■ **Supplied passage**
--- START ---

As in the preceding picture, the blue '82 has that elongated rear reflector.  As you can see on the bikes in this picture.  Both have the two tone S seat.  The Heavy Duty has painted fenders rather than chrome plated ones.


----------



## ebasnett (Jul 9, 2022)

Whatcha going to do with all those baskets? I’ve got a neighborhood beater I’ve been wanting to throw a basket on.


----------



## HEMI426 (Jul 9, 2022)

What size, I bet I have 25 baskets in a van I use for storage. Every time I bought a bike the first thing I did was remove the baskets, bells, horns etc.


----------



## ebasnett (Jul 10, 2022)

I like that front basket you took off that Typhoon. By the way, that is a great looking bike. I’d buy that thing any day.


----------



## coasterbrakejunkie1969 (Jul 10, 2022)

HEMI426 said:


> What size, I bet I have 25 baskets in a van I use for storage. Every time I bought a bike the first thing I did was remove the baskets, bells, horns etc.

--- END ---

■ **Required tasks**
1. In the bike forum thread, what finish do the Heavy Duty's fenders have instead of chrome plating?
2. Switch "fenders" to "mudguards" in the part of the bike forum thread that opens with the words containing "As in the preceding" and closes with "a basket on.", and write out that part.

■ **Given data**
--- START ---

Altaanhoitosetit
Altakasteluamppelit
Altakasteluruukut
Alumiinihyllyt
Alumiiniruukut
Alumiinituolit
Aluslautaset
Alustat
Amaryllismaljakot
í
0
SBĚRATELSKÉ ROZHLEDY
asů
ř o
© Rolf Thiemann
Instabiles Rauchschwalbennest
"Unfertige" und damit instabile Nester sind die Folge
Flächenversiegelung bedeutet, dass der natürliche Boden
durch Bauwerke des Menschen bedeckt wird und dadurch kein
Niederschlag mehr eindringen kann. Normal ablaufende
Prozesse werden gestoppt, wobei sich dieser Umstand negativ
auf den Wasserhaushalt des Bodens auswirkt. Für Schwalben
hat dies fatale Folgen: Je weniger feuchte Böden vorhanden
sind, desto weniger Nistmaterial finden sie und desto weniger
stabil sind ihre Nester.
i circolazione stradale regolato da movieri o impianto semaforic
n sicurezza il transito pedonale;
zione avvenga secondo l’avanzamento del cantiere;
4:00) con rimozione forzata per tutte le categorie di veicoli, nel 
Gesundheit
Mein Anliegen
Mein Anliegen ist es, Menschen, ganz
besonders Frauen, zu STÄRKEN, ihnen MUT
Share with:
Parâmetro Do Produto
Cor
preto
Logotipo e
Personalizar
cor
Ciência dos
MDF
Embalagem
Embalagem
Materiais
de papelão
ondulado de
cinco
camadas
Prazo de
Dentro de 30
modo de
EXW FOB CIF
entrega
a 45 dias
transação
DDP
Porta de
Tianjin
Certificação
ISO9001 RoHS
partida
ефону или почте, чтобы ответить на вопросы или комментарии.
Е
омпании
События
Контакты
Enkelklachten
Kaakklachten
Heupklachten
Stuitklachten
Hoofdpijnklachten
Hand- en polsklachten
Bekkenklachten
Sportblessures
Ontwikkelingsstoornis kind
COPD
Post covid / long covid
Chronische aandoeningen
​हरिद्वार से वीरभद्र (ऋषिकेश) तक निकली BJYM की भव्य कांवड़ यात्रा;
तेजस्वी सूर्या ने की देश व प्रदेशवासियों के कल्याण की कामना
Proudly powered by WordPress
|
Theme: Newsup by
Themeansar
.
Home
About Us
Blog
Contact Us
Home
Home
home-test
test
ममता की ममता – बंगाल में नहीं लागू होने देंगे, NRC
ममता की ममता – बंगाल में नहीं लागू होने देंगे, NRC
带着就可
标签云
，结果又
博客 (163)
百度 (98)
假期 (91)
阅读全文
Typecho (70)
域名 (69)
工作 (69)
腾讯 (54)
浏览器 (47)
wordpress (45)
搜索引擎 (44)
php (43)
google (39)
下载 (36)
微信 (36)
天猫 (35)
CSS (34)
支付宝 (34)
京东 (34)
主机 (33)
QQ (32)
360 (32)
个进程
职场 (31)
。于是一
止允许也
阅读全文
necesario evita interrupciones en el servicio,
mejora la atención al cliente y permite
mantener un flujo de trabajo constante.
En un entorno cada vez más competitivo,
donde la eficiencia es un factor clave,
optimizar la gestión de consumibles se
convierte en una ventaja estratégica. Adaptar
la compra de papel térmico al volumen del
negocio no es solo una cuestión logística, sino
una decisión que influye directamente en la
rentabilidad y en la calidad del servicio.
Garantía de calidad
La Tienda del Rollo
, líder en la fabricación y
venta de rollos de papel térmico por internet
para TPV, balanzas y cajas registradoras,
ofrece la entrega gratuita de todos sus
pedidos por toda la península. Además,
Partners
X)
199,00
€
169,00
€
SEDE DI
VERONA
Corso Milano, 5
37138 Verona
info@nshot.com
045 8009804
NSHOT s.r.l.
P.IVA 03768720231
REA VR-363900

--- END ---

■ **Outputs for the tasks**
1. The fenders are painted.

2.
As in the preceding picture, the blue '82 has that elongated rear reflector.  As you can see on the bikes in this picture.  Both have the two tone S seat.  The Heavy Duty has painted mudguards rather than chrome plated ones.


----------



## ebasnett (Jul 9, 2022)

Whatcha going to do with all those baskets? I’ve got a neighborhood beater I’ve been wanting to throw a basket on.